§ **Job**
Could you rewrite the text of all the records with "职业经理人" replaced by "专业经理人" and everything else left as is? Leave the pictures out of your answer.

§ **Stored data entries**

══════

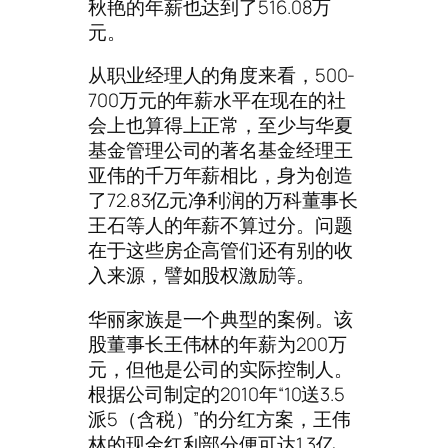
秋艳的年薪也达到了516.08万
元。
从职业经理人的角度来看，500-
700万元的年薪水平在现在的社
会上也算得上正常，至少与华夏
基金管理公司的著名基金经理王
亚伟的千万年薪相比，身为创造
了72.83亿元净利润的万科董事长
王石等人的年薪不算过分。问题
在于这些房企高管们还有别的收
入来源，譬如股权激励等。
华丽家族是一个典型的案例。该
股董事长王伟林的年薪为200万
元，但他是公司的实际控制人。
根据公司制定的2010年“10送3.5
派5（含税）”的分红方案，王伟
林的现金红利部分便可达1.3亿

══════

§ **Task output**
秋艳的年薪也达到了516.08万
元。
从专业经理人的角度来看，500-
700万元的年薪水平在现在的社
会上也算得上正常，至少与华夏
基金管理公司的著名基金经理王
亚伟的千万年薪相比，身为创造
了72.83亿元净利润的万科董事长
王石等人的年薪不算过分。问题
在于这些房企高管们还有别的收
入来源，譬如股权激励等。
华丽家族是一个典型的案例。该
股董事长王伟林的年薪为200万
元，但他是公司的实际控制人。
根据公司制定的2010年“10送3.5
派5（含税）”的分红方案，王伟
林的现金红利部分便可达1.3亿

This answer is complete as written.